What the exercise asks ->
Write out, word for word, each line from the start of the entries through the one holding "X44000000Y-24200000D01*"; omit the pictures.

Data for this task ->
________________

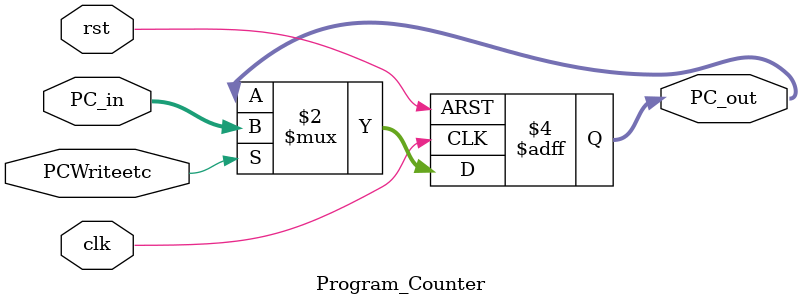
<source format=v>
`timescale 1ns / 1ps


module Program_Counter(clk, rst, PC_in, PC_out,PCWriteetc);
input clk, rst, PCWriteetc;
input [31:0] PC_in;
output reg [31:0] PC_out;
always @(posedge clk or posedge rst)
begin
if (rst)
PC_out <= 31'b0;
else if (PCWriteetc)
PC_out <= PC_in;
end
endmodule

</source>
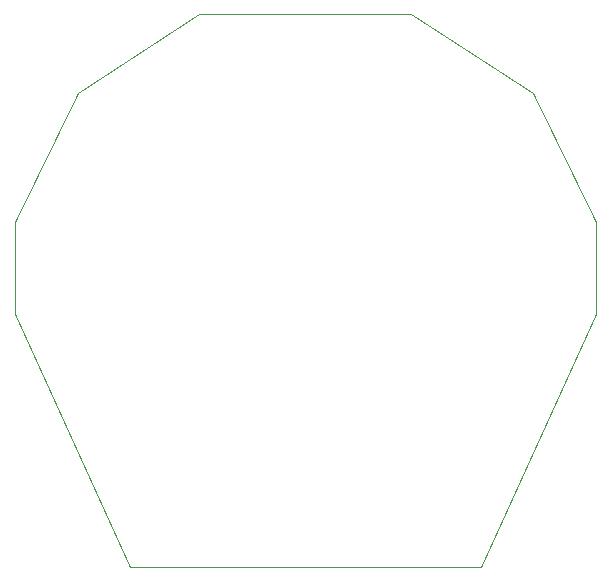
<source format=gm1>
%TF.GenerationSoftware,KiCad,Pcbnew,6.0.4-6f826c9f35~116~ubuntu20.04.1*%
%TF.CreationDate,2022-04-29T21:51:39-06:00*%
%TF.ProjectId,circle-small,63697263-6c65-42d7-936d-616c6c2e6b69,rev?*%
%TF.SameCoordinates,Original*%
%TF.FileFunction,Profile,NP*%
%FSLAX46Y46*%
G04 Gerber Fmt 4.6, Leading zero omitted, Abs format (unit mm)*
G04 Created by KiCad (PCBNEW 6.0.4-6f826c9f35~116~ubuntu20.04.1) date 2022-04-29 21:51:39*
%MOMM*%
%LPD*%
G01*
G04 APERTURE LIST*
%TA.AperFunction,Profile*%
%ADD10C,0.100000*%
%TD*%
G04 APERTURE END LIST*
D10*
X61950000Y-24200000D02*
X72250000Y-30900000D01*
X72250000Y-30900000D02*
X77550000Y-41800000D01*
X77550000Y-41800000D02*
X77550000Y-49600000D01*
X77550000Y-49600000D02*
X67850000Y-71000000D01*
X44000000Y-24200000D02*
X61950000Y-24200000D01*
X33700000Y-30900000D02*
X44000000Y-24200000D01*
X28400000Y-41800000D02*
X33700000Y-30900000D01*
X28400000Y-49600000D02*
X28400000Y-41800000D01*
X38100000Y-71000000D02*
X28400000Y-49600000D01*
X67850000Y-71000000D02*
X38100000Y-71000000D01*
M02*

</source>
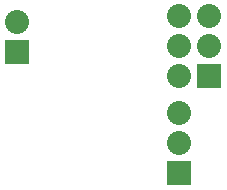
<source format=gbs>
G04 (created by PCBNEW-RS274X (2012-apr-16-27)-stable) date Sun 09 Nov 2014 09:22:59 PM UTC*
G01*
G70*
G90*
%MOIN*%
G04 Gerber Fmt 3.4, Leading zero omitted, Abs format*
%FSLAX34Y34*%
G04 APERTURE LIST*
%ADD10C,0.006000*%
%ADD11C,0.080000*%
%ADD12R,0.080000X0.080000*%
G04 APERTURE END LIST*
G54D10*
G54D11*
X31950Y-25700D03*
X32950Y-25700D03*
X31950Y-26700D03*
X32950Y-26700D03*
X31950Y-27700D03*
G54D12*
X32950Y-27700D03*
X31950Y-30950D03*
G54D11*
X31950Y-29950D03*
X31950Y-28950D03*
G54D12*
X26550Y-26900D03*
G54D11*
X26550Y-25900D03*
M02*

</source>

________________

Solution to this task ->
<source format=v>
`timescale 1ns / 1ps


module Program_Counter(clk, rst, PC_in, PC_out,PCWriteetc);
input clk, rst, PCWriteetc;
input [31:0] PC_in;
output reg [31:0] PC_out;
always @(posedge clk or posedge rst)
begin
if (rst)
PC_out <= 31'b0;
else if (PCWriteetc)
PC_out <= PC_in;
end
endmodule

</source>
<source format=gm1>
%TF.GenerationSoftware,KiCad,Pcbnew,6.0.4-6f826c9f35~116~ubuntu20.04.1*%
%TF.CreationDate,2022-04-29T21:51:39-06:00*%
%TF.ProjectId,circle-small,63697263-6c65-42d7-936d-616c6c2e6b69,rev?*%
%TF.SameCoordinates,Original*%
%TF.FileFunction,Profile,NP*%
%FSLAX46Y46*%
G04 Gerber Fmt 4.6, Leading zero omitted, Abs format (unit mm)*
G04 Created by KiCad (PCBNEW 6.0.4-6f826c9f35~116~ubuntu20.04.1) date 2022-04-29 21:51:39*
%MOMM*%
%LPD*%
G01*
G04 APERTURE LIST*
%TA.AperFunction,Profile*%
%ADD10C,0.100000*%
%TD*%
G04 APERTURE END LIST*
D10*
X61950000Y-24200000D02*
X72250000Y-30900000D01*
X72250000Y-30900000D02*
X77550000Y-41800000D01*
X77550000Y-41800000D02*
X77550000Y-49600000D01*
X77550000Y-49600000D02*
X67850000Y-71000000D01*
X44000000Y-24200000D02*
X61950000Y-24200000D01*
X33700000Y-30900000D02*
X44000000Y-24200000D01*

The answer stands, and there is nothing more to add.